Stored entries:
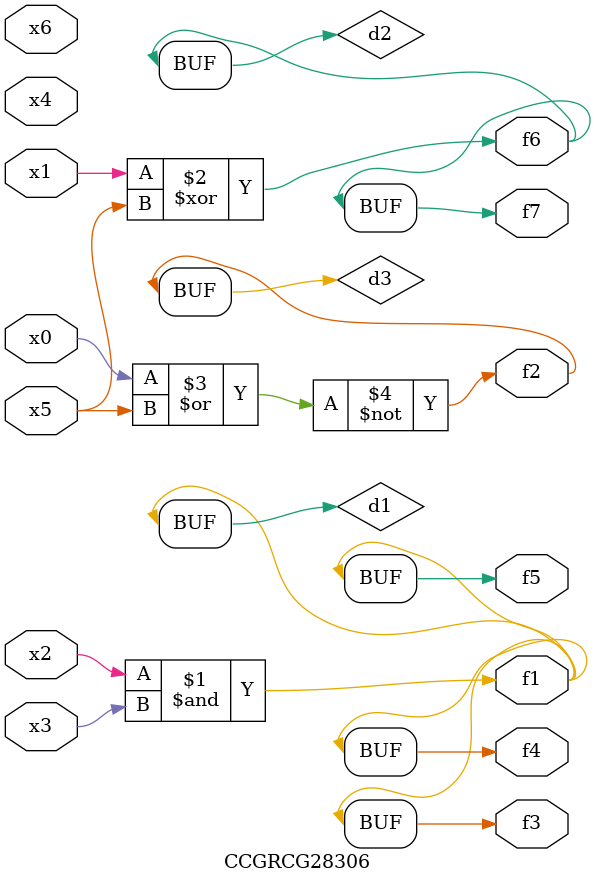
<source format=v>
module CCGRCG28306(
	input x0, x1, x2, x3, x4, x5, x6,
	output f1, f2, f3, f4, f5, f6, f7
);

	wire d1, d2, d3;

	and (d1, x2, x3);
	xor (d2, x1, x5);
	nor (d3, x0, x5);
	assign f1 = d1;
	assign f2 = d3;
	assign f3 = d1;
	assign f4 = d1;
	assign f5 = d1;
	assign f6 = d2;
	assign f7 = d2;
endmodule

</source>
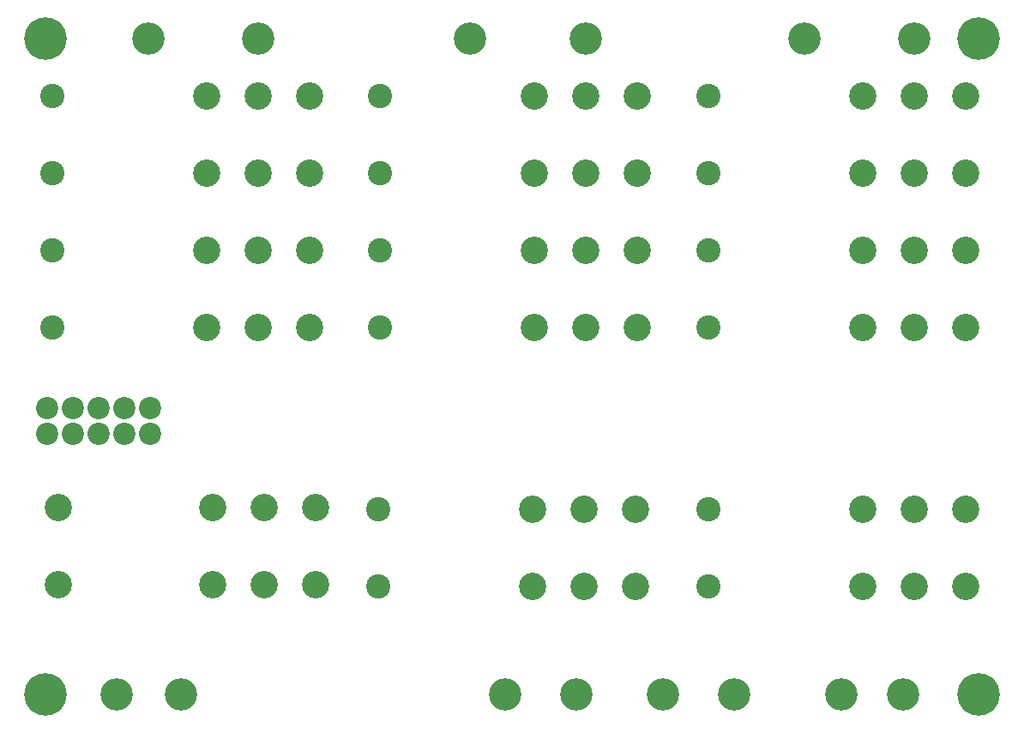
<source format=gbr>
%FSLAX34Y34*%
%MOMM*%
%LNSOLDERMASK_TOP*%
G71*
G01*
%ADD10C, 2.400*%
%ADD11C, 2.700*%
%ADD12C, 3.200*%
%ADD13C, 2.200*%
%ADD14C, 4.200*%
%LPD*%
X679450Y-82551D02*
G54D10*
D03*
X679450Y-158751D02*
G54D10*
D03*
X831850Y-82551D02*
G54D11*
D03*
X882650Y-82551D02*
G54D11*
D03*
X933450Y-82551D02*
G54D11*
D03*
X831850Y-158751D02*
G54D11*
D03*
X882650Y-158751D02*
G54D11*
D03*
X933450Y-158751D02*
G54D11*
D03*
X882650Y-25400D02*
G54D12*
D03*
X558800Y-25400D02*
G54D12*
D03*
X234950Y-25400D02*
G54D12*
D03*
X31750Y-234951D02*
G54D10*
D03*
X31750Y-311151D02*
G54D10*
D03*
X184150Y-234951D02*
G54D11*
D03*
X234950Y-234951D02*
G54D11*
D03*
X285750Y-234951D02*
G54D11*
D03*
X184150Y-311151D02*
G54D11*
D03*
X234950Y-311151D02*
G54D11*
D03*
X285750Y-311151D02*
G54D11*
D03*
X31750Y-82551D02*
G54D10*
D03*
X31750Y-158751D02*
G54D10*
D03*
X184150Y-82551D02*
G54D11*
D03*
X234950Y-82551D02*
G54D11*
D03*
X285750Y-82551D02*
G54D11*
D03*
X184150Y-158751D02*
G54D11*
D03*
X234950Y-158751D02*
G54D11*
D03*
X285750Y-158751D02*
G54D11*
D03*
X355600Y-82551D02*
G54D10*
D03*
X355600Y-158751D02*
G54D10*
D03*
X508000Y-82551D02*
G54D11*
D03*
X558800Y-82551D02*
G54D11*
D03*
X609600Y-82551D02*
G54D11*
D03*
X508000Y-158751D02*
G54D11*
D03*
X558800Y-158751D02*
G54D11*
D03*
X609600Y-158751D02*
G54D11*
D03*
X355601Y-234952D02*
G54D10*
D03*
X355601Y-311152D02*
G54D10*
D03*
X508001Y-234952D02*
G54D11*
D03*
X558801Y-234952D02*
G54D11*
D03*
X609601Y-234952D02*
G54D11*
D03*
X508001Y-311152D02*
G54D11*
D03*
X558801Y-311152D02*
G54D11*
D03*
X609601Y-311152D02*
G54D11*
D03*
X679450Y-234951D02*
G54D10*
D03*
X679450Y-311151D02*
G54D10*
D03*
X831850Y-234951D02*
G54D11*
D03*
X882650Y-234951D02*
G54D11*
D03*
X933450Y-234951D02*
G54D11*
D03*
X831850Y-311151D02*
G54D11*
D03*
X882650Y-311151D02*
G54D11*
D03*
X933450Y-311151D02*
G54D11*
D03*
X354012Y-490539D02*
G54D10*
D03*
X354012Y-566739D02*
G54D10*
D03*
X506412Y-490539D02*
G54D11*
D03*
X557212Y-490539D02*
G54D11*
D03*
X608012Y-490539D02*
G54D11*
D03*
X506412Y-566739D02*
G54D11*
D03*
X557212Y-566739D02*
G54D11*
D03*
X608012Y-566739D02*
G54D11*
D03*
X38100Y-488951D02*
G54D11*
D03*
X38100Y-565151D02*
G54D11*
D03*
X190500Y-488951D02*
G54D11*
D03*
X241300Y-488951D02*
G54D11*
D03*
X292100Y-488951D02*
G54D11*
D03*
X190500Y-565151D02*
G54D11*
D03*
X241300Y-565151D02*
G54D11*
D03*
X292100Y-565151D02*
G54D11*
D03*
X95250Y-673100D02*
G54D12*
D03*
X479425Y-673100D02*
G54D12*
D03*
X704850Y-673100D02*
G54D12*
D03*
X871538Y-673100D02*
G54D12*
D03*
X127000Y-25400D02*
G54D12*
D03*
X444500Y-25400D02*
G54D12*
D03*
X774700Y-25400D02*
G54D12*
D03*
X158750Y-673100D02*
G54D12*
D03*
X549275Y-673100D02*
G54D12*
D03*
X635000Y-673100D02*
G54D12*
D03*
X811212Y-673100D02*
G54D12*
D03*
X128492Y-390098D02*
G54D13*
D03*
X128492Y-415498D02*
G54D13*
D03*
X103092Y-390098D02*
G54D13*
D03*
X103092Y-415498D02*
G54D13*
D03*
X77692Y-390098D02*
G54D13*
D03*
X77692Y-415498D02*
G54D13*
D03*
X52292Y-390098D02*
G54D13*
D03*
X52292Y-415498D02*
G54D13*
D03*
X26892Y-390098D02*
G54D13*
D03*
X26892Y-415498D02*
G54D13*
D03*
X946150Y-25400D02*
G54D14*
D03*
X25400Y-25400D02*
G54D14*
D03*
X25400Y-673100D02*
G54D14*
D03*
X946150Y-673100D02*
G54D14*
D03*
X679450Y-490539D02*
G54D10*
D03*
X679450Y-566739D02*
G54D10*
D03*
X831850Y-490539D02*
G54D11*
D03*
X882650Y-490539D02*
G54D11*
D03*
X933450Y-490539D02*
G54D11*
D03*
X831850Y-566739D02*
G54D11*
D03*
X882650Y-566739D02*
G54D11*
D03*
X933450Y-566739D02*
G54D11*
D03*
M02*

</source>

Work instructions: Leaving out any images, restate every record word for word.

Solution for this problem:
<source format=v>
module CCGRCG28306(
	input x0, x1, x2, x3, x4, x5, x6,
	output f1, f2, f3, f4, f5, f6, f7
);

	wire d1, d2, d3;

	and (d1, x2, x3);
	xor (d2, x1, x5);
	nor (d3, x0, x5);
	assign f1 = d1;
	assign f2 = d3;
	assign f3 = d1;
	assign f4 = d1;
	assign f5 = d1;
	assign f6 = d2;
	assign f7 = d2;
endmodule

</source>
<source format=gbr>
%FSLAX34Y34*%
%MOMM*%
%LNSOLDERMASK_TOP*%
G71*
G01*
%ADD10C, 2.400*%
%ADD11C, 2.700*%
%ADD12C, 3.200*%
%ADD13C, 2.200*%
%ADD14C, 4.200*%
%LPD*%
X679450Y-82551D02*
G54D10*
D03*
X679450Y-158751D02*
G54D10*
D03*
X831850Y-82551D02*
G54D11*
D03*
X882650Y-82551D02*
G54D11*
D03*
X933450Y-82551D02*
G54D11*
D03*
X831850Y-158751D02*
G54D11*
D03*
X882650Y-158751D02*
G54D11*
D03*
X933450Y-158751D02*
G54D11*
D03*
X882650Y-25400D02*
G54D12*
D03*
X558800Y-25400D02*
G54D12*
D03*
X234950Y-25400D02*
G54D12*
D03*
X31750Y-234951D02*
G54D10*
D03*
X31750Y-311151D02*
G54D10*
D03*
X184150Y-234951D02*
G54D11*
D03*
X234950Y-234951D02*
G54D11*
D03*
X285750Y-234951D02*
G54D11*
D03*
X184150Y-311151D02*
G54D11*
D03*
X234950Y-311151D02*
G54D11*
D03*
X285750Y-311151D02*
G54D11*
D03*
X31750Y-82551D02*
G54D10*
D03*
X31750Y-158751D02*
G54D10*
D03*
X184150Y-82551D02*
G54D11*
D03*
X234950Y-82551D02*
G54D11*
D03*
X285750Y-82551D02*
G54D11*
D03*
X184150Y-158751D02*
G54D11*
D03*
X234950Y-158751D02*
G54D11*
D03*
X285750Y-158751D02*
G54D11*
D03*
X355600Y-82551D02*
G54D10*
D03*
X355600Y-158751D02*
G54D10*
D03*
X508000Y-82551D02*
G54D11*
D03*
X558800Y-82551D02*
G54D11*
D03*
X609600Y-82551D02*
G54D11*
D03*
X508000Y-158751D02*
G54D11*
D03*
X558800Y-158751D02*
G54D11*
D03*
X609600Y-158751D02*
G54D11*
D03*
X355601Y-234952D02*
G54D10*
D03*
X355601Y-311152D02*
G54D10*
D03*
X508001Y-234952D02*
G54D11*
D03*
X558801Y-234952D02*
G54D11*
D03*
X609601Y-234952D02*
G54D11*
D03*
X508001Y-311152D02*
G54D11*
D03*
X558801Y-311152D02*
G54D11*
D03*
X609601Y-311152D02*
G54D11*
D03*
X679450Y-234951D02*
G54D10*
D03*
X679450Y-311151D02*
G54D10*
D03*
X831850Y-234951D02*
G54D11*
D03*
X882650Y-234951D02*
G54D11*
D03*
X933450Y-234951D02*
G54D11*
D03*
X831850Y-311151D02*
G54D11*
D03*
X882650Y-311151D02*
G54D11*
D03*
X933450Y-311151D02*
G54D11*
D03*
X354012Y-490539D02*
G54D10*
D03*
X354012Y-566739D02*
G54D10*
D03*
X506412Y-490539D02*
G54D11*
D03*
X557212Y-490539D02*
G54D11*
D03*
X608012Y-490539D02*
G54D11*
D03*
X506412Y-566739D02*
G54D11*
D03*
X557212Y-566739D02*
G54D11*
D03*
X608012Y-566739D02*
G54D11*
D03*
X38100Y-488951D02*
G54D11*
D03*
X38100Y-565151D02*
G54D11*
D03*
X190500Y-488951D02*
G54D11*
D03*
X241300Y-488951D02*
G54D11*
D03*
X292100Y-488951D02*
G54D11*
D03*
X190500Y-565151D02*
G54D11*
D03*
X241300Y-565151D02*
G54D11*
D03*
X292100Y-565151D02*
G54D11*
D03*
X95250Y-673100D02*
G54D12*
D03*
X479425Y-673100D02*
G54D12*
D03*
X704850Y-673100D02*
G54D12*
D03*
X871538Y-673100D02*
G54D12*
D03*
X127000Y-25400D02*
G54D12*
D03*
X444500Y-25400D02*
G54D12*
D03*
X774700Y-25400D02*
G54D12*
D03*
X158750Y-673100D02*
G54D12*
D03*
X549275Y-673100D02*
G54D12*
D03*
X635000Y-673100D02*
G54D12*
D03*
X811212Y-673100D02*
G54D12*
D03*
X128492Y-390098D02*
G54D13*
D03*
X128492Y-415498D02*
G54D13*
D03*
X103092Y-390098D02*
G54D13*
D03*
X103092Y-415498D02*
G54D13*
D03*
X77692Y-390098D02*
G54D13*
D03*
X77692Y-415498D02*
G54D13*
D03*
X52292Y-390098D02*
G54D13*
D03*
X52292Y-415498D02*
G54D13*
D03*
X26892Y-390098D02*
G54D13*
D03*
X26892Y-415498D02*
G54D13*
D03*
X946150Y-25400D02*
G54D14*
D03*
X25400Y-25400D02*
G54D14*
D03*
X25400Y-673100D02*
G54D14*
D03*
X946150Y-673100D02*
G54D14*
D03*
X679450Y-490539D02*
G54D10*
D03*
X679450Y-566739D02*
G54D10*
D03*
X831850Y-490539D02*
G54D11*
D03*
X882650Y-490539D02*
G54D11*
D03*
X933450Y-490539D02*
G54D11*
D03*
X831850Y-566739D02*
G54D11*
D03*
X882650Y-566739D02*
G54D11*
D03*
X933450Y-566739D02*
G54D11*
D03*
M02*

</source>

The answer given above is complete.